Questions,answered.
Common questions about ARGOS products, pricing, integration, compliance, and security — with direct answers.
What is Anti-Money Laundering (AML)?
Anti-money laundering is an international regulation initiated by FATF, the global financial regulator. It was launched to maintain the reliability and stability of the international financial system as financial infrastructure expanded.
AML identifies illicit funds, improves transparency, and strengthens international cooperation to combat criminal activity and fraud.
How do I use ARGOS identity verification APIs?

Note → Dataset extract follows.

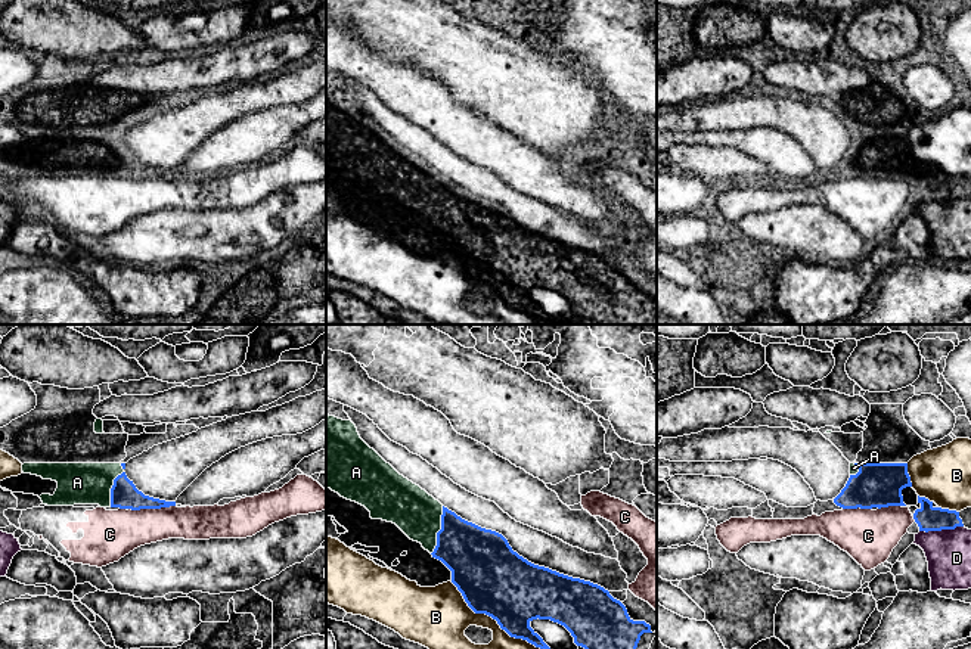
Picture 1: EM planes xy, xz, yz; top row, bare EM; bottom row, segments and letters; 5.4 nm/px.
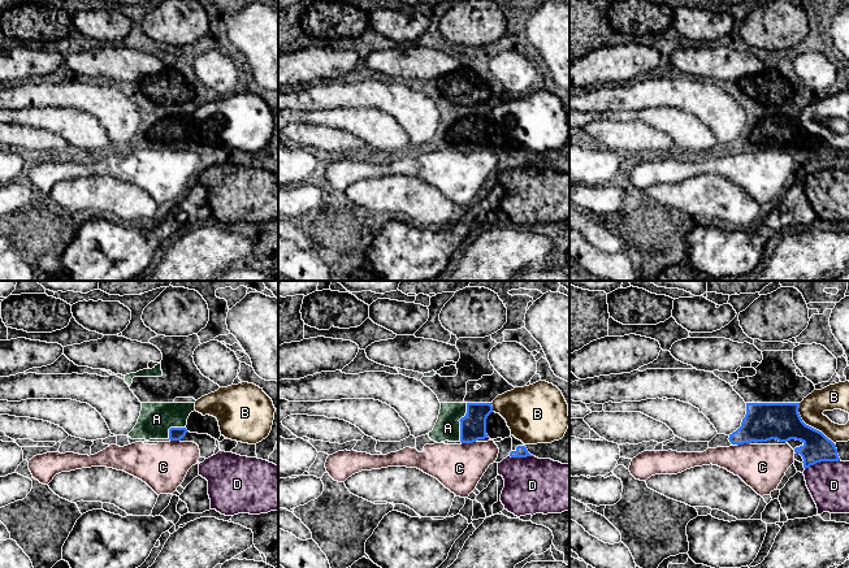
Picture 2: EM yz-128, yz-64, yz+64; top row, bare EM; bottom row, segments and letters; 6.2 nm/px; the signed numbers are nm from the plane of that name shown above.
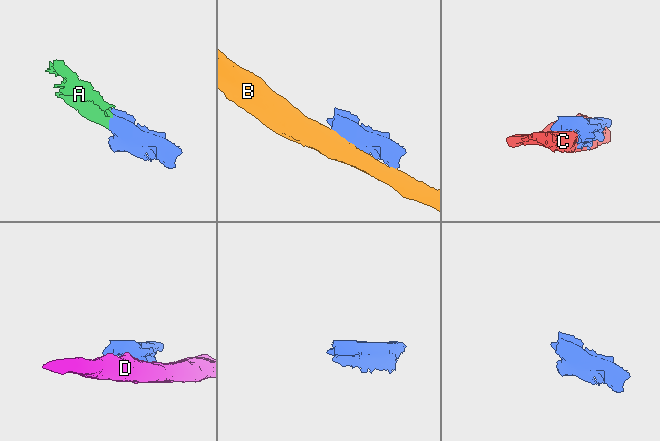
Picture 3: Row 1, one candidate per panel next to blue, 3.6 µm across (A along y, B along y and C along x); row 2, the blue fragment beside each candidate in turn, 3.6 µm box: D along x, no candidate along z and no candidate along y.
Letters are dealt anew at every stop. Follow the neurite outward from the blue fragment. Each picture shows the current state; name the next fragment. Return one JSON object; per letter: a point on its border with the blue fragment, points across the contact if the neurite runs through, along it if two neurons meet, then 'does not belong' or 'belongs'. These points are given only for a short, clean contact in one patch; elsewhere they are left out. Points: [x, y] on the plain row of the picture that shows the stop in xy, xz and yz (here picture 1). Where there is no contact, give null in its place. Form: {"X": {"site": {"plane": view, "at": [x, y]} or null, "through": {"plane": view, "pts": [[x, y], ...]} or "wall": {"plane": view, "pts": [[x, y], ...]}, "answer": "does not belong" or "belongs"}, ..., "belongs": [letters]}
{"A": {"site": {"plane": "xz", "at": [440, 199]}, "through": {"plane": "xz", "pts": [[477, 226], [440, 199], [412, 179]]}, "answer": "belongs"}, "B": {"site": {"plane": "xz", "at": [498, 292]}, "answer": "does not belong"}, "C": {"site": {"plane": "xy", "at": [151, 177]}, "answer": "does not belong"}, "D": {"site": {"plane": "yz", "at": [940, 199]}, "answer": "does not belong"}, "belongs": ["A"]}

ARGOS provides various APIs for identity authentication: Global ID Recognition, ID Liveness (fake-ID detection), and Face Compare. These are available individually as engine-level APIs, or combined in the ID check product.

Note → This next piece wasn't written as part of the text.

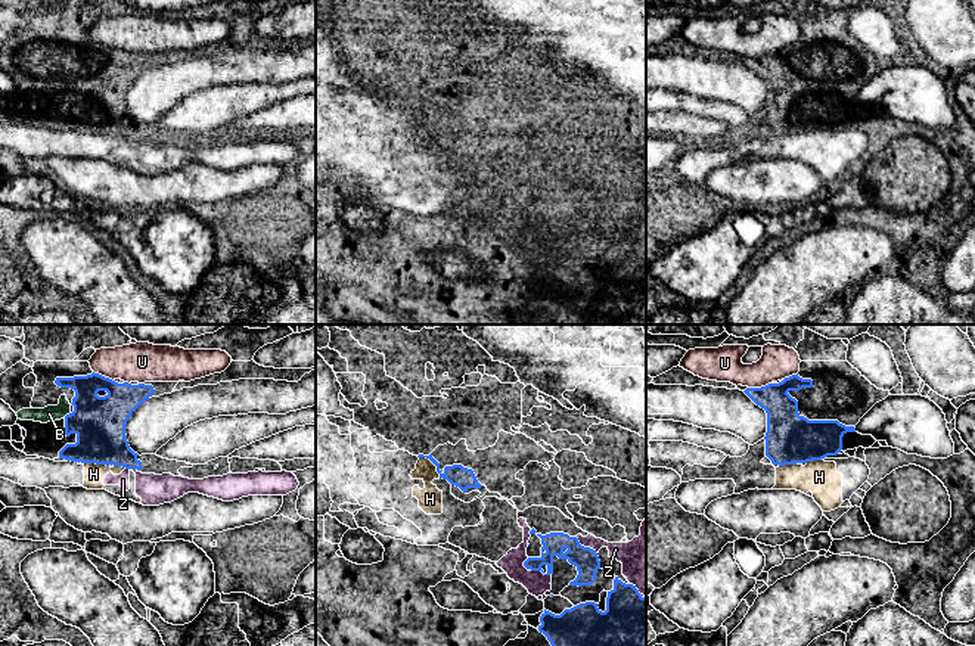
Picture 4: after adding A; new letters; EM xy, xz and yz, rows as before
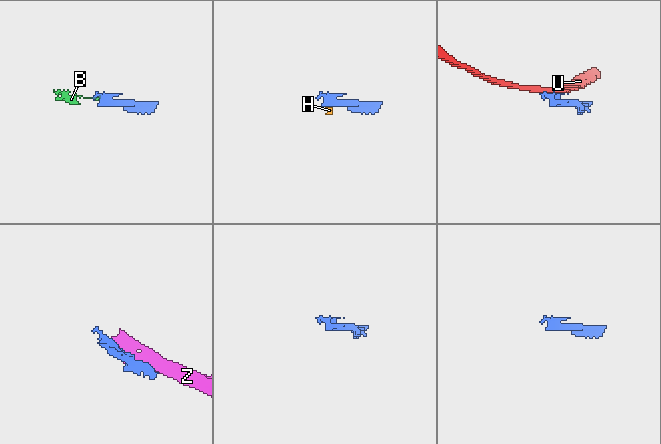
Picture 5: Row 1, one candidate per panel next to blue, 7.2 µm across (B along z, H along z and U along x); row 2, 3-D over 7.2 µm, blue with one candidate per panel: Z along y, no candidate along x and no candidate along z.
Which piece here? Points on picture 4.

Full documentation is available at developers.argosidentity.com.
What does KYC mean?
KYC stands for Know Your Customer. Starting with anti-money laundering regulation, KYC is the process of identifying customers to block illegal funds and fraud.
All financial flows occur through accounts, so identifying who owns an account is the first step — and it requires a very sophisticated process. We recommend selecting a business operator specialized in KYC to handle this critical foundation.

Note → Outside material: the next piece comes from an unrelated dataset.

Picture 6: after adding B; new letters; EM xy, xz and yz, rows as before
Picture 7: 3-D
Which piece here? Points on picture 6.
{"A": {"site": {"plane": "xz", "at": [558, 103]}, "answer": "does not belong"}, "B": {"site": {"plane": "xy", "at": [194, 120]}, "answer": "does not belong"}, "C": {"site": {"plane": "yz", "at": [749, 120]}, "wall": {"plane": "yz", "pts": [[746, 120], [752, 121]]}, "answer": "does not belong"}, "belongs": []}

How does KYC verification work?
KYC verification is done in several stages:
- ID document classification and recognition via OCR
- Verification that the submitter is the real owner, using face matching
- Liveness detection to prevent photo or deepfake spoofing
- Final scoring (e.g. ARGOS Score) that combines all signals into an approval decision
This is the difference between a simple OCR tool and a comprehensive eKYC service — the latter gives you a safer, more auditable system.
What is the KYC process flow?
KYC verification typically follows this process:
- Customer information collection: basic info like name, date of birth, and address
- Identification submission: official government document (ID card, passport, etc.)
- Submission verification: document authenticity, database checks, and Enhanced Due Diligence (EDD) if needed
Depending on regulation, additional post-processes such as risk assessment and continuous monitoring may apply.
How does ARGOS verify ID authenticity?
ID authenticity is verified through multiple approaches:
- Template matching: ARGOS maintains templates for identity documents worldwide. Each scan is checked against expected regions and fields, feeding into ARGOS Score.
- Encoded data reading: ID documents embed machine-readable codes (BAR CODE, MRZ). ARGOS analyzes these areas — often invisible to the naked eye — to verify the underlying data.
- Third-party comparison: Where available, ARGOS compares against trusted databases from government agencies, telcos, or banks that already perform identity verification.
How common is ID forgery and identity theft?
Identity fraud — whether falsified or stolen — enables a range of downstream crimes once an account is created or taken over. The higher the expected criminal proceeds, the more sophisticated the forgery method, and the more frequent the attempts.
ARGOS continuously updates its anti-forgery process to stay ahead of new spoofing patterns, including AI-generated documents and deepfake presentation attacks.
Can eKYC be conducted online?
Online eKYC requires a more advanced process than offline face-to-face verification, because remote users have more latitude to manipulate the flow. We recommend building this on top of an integrated eKYC service like ARGOS, and evaluating how flexibly the service aligns with your internal policies.